Only the lines with the string "coordinate" are needed; return each of them from the entries below.

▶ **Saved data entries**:
# # # #
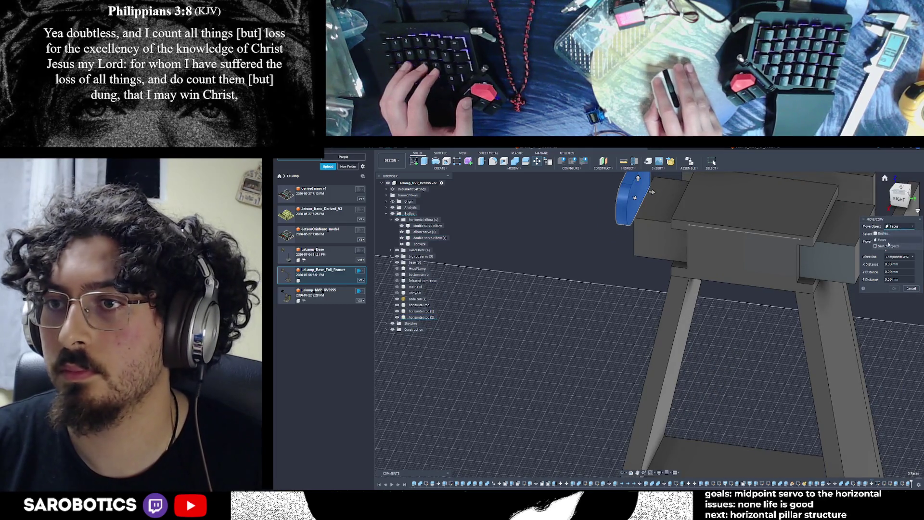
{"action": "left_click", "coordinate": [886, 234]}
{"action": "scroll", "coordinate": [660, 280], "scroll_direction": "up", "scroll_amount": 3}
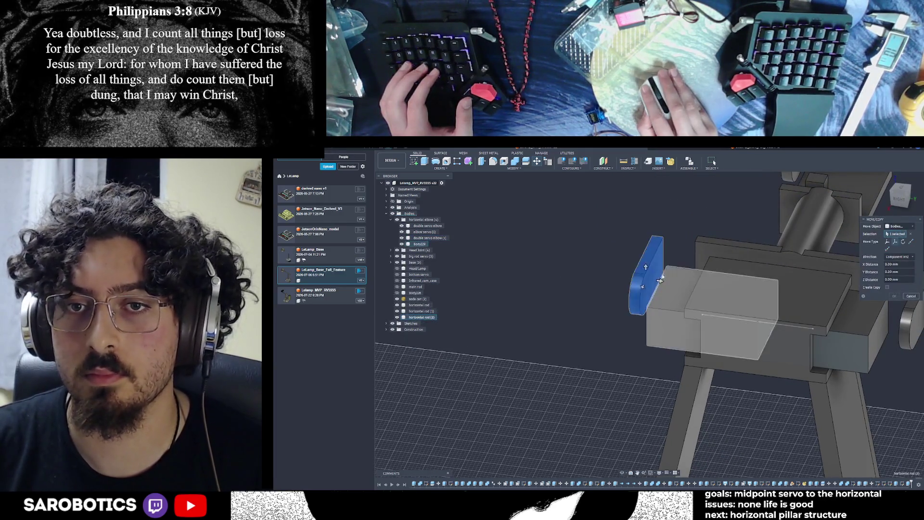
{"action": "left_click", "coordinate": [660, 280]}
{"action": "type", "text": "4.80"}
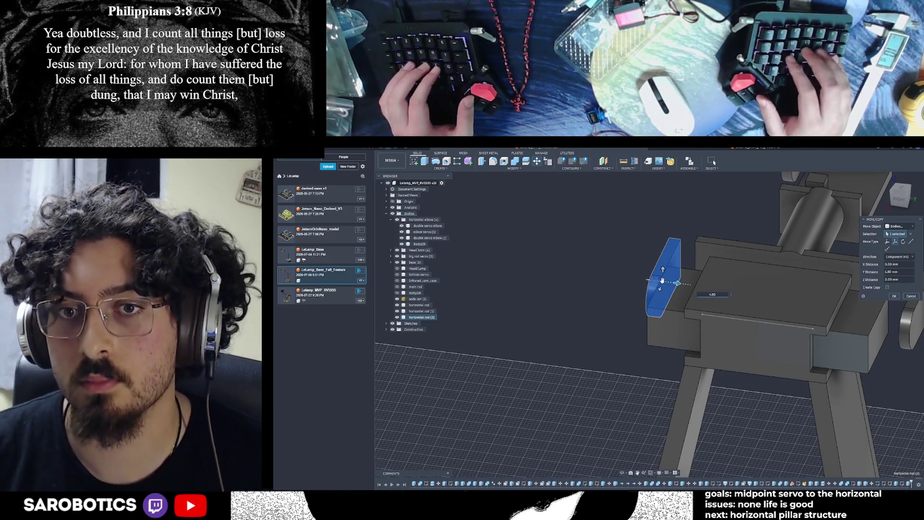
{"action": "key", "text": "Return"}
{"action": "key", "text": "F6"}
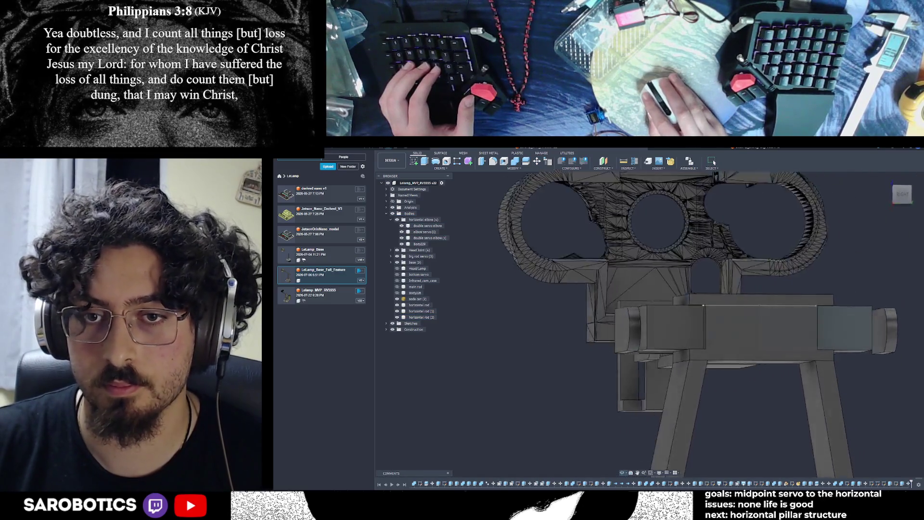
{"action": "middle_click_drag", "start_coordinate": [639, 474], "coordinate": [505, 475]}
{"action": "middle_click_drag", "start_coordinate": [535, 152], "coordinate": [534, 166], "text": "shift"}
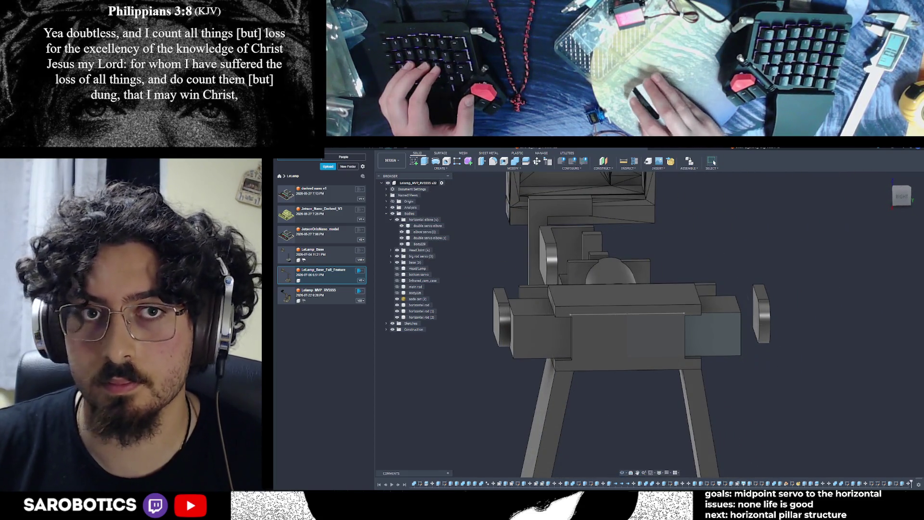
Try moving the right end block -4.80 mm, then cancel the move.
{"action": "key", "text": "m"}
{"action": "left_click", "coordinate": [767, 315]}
# # # #
▶ **THE ANSWER**:
{"action": "left_click", "coordinate": [886, 234]}
{"action": "scroll", "coordinate": [660, 280], "scroll_direction": "up", "scroll_amount": 3}
{"action": "left_click", "coordinate": [660, 280]}
{"action": "middle_click_drag", "start_coordinate": [639, 474], "coordinate": [505, 475]}
{"action": "middle_click_drag", "start_coordinate": [535, 152], "coordinate": [534, 166], "text": "shift"}
{"action": "left_click", "coordinate": [767, 315]}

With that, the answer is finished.